◆ Available data
%%
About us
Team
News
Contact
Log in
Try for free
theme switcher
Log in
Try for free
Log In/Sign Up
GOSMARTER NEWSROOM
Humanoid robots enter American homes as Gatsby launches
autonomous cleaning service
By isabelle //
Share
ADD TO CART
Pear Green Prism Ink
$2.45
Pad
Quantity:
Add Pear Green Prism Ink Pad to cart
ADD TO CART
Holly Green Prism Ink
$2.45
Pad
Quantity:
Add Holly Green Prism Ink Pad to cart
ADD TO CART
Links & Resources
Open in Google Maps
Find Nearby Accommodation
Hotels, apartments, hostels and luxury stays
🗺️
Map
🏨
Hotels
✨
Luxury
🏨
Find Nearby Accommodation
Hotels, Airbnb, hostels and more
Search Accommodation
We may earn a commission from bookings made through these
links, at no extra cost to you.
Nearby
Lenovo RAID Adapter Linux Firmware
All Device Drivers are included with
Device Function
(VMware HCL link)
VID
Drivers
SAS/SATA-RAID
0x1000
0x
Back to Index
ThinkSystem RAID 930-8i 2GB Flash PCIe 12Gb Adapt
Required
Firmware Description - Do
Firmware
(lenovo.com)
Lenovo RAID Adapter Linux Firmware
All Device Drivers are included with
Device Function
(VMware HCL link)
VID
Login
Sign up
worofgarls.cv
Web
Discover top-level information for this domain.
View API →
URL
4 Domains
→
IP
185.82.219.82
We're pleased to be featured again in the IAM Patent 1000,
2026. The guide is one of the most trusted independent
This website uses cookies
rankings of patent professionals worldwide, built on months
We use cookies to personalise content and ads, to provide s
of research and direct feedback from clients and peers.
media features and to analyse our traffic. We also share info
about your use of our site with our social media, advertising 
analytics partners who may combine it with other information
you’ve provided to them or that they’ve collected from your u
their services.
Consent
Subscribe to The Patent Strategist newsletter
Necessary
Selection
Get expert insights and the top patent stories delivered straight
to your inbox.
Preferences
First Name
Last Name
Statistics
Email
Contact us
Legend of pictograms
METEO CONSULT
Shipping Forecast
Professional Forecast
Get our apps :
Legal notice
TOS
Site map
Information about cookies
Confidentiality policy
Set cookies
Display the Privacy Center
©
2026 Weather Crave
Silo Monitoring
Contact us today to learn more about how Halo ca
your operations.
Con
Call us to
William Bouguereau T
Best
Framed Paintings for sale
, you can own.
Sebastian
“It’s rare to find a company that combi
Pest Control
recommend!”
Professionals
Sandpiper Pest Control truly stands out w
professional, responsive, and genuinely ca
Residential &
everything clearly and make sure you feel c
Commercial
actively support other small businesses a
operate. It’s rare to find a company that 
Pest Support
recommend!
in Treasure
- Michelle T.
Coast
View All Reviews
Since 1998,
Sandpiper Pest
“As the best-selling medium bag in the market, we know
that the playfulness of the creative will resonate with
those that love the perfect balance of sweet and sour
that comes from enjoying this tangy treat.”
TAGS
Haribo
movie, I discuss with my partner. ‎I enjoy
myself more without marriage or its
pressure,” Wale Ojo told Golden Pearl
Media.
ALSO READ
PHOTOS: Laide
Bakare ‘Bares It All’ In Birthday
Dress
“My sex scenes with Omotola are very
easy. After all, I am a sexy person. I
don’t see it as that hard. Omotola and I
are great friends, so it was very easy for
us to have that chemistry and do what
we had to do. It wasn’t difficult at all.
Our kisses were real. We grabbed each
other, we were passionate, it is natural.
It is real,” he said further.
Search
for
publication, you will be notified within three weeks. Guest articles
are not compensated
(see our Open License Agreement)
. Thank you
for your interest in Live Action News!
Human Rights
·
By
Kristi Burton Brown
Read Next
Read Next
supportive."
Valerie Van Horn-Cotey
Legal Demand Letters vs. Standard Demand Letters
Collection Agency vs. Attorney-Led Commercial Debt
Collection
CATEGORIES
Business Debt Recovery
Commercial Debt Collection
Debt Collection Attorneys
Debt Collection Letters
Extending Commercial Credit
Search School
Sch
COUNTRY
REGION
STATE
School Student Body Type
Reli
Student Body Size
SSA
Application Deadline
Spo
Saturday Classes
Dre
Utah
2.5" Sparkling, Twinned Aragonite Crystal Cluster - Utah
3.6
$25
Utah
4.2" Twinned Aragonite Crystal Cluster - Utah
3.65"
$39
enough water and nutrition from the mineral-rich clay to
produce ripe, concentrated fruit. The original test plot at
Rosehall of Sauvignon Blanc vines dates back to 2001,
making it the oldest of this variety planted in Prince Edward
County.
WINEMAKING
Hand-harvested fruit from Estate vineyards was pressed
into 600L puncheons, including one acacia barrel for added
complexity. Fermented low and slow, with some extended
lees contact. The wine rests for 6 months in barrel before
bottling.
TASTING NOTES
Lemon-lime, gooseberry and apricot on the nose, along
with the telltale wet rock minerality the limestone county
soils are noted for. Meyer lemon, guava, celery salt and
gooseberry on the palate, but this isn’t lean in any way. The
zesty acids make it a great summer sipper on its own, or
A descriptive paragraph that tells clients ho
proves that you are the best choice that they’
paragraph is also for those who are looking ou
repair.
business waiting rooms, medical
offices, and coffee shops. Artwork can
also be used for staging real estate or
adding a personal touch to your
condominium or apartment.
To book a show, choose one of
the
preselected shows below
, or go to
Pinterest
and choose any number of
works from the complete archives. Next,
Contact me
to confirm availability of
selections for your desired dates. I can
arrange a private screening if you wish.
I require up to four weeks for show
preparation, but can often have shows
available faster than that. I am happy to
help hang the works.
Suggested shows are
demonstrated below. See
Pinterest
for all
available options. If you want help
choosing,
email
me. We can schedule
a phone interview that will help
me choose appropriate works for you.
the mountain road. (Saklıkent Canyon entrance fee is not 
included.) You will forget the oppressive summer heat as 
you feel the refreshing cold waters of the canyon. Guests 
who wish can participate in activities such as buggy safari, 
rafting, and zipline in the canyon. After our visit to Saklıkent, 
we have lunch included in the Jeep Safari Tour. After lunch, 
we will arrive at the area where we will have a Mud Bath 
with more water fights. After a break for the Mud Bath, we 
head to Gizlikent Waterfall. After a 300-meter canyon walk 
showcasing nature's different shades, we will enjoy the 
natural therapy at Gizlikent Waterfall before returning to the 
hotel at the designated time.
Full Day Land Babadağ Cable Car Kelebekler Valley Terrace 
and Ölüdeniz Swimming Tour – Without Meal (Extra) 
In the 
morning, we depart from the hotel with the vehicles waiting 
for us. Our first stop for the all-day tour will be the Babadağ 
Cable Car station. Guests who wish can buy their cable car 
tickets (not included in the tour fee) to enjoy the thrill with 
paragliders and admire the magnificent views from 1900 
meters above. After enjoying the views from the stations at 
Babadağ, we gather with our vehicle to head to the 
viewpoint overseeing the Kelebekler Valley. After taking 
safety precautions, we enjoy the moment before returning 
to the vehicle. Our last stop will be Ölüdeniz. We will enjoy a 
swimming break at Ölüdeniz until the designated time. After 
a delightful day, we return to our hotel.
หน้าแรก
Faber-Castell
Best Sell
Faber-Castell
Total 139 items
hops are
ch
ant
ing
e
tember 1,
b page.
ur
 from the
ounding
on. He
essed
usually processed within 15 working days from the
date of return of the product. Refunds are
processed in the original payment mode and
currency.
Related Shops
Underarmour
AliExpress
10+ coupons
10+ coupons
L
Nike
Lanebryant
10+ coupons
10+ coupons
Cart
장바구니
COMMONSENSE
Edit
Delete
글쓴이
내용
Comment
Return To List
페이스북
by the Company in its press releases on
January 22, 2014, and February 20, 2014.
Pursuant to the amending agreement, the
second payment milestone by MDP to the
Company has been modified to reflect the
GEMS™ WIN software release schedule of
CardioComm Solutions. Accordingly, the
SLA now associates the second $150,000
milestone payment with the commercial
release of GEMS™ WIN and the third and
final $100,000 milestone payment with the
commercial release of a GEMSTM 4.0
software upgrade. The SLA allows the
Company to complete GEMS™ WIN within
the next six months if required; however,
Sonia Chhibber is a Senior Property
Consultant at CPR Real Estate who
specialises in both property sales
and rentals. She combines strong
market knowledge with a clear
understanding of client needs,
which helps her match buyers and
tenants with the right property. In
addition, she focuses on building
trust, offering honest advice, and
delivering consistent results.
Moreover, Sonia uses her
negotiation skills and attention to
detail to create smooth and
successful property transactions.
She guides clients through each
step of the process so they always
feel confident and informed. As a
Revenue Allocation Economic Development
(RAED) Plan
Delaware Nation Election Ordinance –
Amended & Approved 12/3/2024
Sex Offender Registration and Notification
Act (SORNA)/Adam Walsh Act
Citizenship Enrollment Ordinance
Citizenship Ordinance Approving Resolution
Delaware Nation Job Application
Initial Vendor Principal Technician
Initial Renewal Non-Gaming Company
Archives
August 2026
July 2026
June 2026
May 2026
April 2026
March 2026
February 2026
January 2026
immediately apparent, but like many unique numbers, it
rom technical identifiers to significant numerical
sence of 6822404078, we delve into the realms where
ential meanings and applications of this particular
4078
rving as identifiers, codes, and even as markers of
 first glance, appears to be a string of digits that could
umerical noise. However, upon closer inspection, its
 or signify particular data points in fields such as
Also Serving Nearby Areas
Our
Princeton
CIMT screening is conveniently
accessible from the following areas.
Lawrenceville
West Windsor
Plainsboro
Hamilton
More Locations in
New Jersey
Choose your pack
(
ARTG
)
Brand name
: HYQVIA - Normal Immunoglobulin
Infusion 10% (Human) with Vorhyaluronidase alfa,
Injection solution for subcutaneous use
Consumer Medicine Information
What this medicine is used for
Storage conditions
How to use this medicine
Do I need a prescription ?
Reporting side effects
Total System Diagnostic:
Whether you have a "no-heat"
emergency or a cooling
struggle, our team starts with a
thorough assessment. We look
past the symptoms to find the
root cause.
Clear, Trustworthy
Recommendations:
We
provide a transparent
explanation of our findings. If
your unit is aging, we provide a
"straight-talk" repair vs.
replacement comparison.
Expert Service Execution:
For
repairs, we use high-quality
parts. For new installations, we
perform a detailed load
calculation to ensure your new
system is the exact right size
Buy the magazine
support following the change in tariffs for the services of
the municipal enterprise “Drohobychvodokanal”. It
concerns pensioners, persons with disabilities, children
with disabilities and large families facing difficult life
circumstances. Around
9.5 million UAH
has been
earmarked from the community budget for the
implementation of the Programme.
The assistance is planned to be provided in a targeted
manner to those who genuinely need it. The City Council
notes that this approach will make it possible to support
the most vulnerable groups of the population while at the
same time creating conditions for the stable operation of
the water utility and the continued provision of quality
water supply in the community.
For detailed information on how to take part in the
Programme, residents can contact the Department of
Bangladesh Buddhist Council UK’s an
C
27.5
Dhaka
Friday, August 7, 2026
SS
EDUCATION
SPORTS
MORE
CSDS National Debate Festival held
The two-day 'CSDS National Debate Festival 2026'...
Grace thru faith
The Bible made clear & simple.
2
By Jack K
%%
◆ What is expected
Of the entries above, repeat exactly the lines between the line with "Lawrenceville" and the line with "Whether you have", inclusive, and no others.

◆ Result for this exercise
Lawrenceville
West Windsor
Plainsboro
Hamilton
More Locations in
New Jersey
Choose your pack
(
ARTG
)
Brand name
: HYQVIA - Normal Immunoglobulin
Infusion 10% (Human) with Vorhyaluronidase alfa,
Injection solution for subcutaneous use
Consumer Medicine Information
What this medicine is used for
Storage conditions
How to use this medicine
Do I need a prescription ?
Reporting side effects
Total System Diagnostic:
Whether you have a "no-heat"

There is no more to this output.